As a journalist who covers Middle East issues for an international audience, she argued that the media is not to blame. “I don’t think it has this type of bias,” she said.
In addition to the surveillance controversy, the Park51 Islamic Center (billed by opponents as the Ground Zero mosque) and the 2010 Time Square bombing were touch-points for the panelists throughout the discussion.
To balance the negative coverage, some suggested, the media should push for stories that show Muslims in a positive light.
But humanizing Muslims isn’t enough, said the WNYC public radio reporter Arun Venugopal, a panelist.
“You can do 50 human interest stories about Muslims, but they can’t stack up against a fumbled bombing attack,” he said, referring to the 2010 Time Square bombing.
Thursday’s discussion also tackled the question of whether Muslims bear some responsibility for their portrayal in the media.
“There’s a bunker mentality in the Muslim community,” said Shakir, who is the co-author of “Fear, Inc.: The Roots of the Islamophobia Network in America.” “Muslims are afraid of public debate because they are afraid of how they will be represented.”
This makes it difficult for journalists to find sources who can present the Muslim perspective, he said.
Nazia Rahman, a 23-year-old graduate business student at Baruch, said she came to the panel because she has encountered silence from her friends – Muslim and not – on the issue.
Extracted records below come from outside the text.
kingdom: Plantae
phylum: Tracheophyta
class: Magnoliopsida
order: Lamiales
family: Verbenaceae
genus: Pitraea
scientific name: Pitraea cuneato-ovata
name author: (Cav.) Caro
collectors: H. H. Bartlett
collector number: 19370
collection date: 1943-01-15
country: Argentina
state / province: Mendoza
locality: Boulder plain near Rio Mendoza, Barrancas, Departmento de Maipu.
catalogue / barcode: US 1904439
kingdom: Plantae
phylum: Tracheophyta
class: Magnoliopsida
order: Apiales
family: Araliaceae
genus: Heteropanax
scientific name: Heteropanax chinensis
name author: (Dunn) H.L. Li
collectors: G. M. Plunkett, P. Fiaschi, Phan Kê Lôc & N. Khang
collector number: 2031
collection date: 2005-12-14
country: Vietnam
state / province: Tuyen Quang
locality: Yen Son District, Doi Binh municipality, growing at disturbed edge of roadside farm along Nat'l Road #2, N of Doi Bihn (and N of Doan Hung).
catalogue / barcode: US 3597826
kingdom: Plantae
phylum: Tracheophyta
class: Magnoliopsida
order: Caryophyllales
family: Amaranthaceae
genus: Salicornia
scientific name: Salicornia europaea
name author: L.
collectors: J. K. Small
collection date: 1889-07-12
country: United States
Students across the region have described a climate of fear since news of the NYPD surveillance came out.
“People are afraid to speak out because of what might end in print or in their files,” said Rahman. “I don’t feel like I have my freedom of speech.”
Improving the relationship between Muslims and the media is a necessary step, said Faiza Ali, a founding member of the Muslim American Civil Liberties Coalition.
“The media has been demonized in the Muslim community,” Ali said. The panel, she said, was a “reinforcement that media can be a tool.”
But the Daily News’ Zahriyeh said it may be a while before the media will change.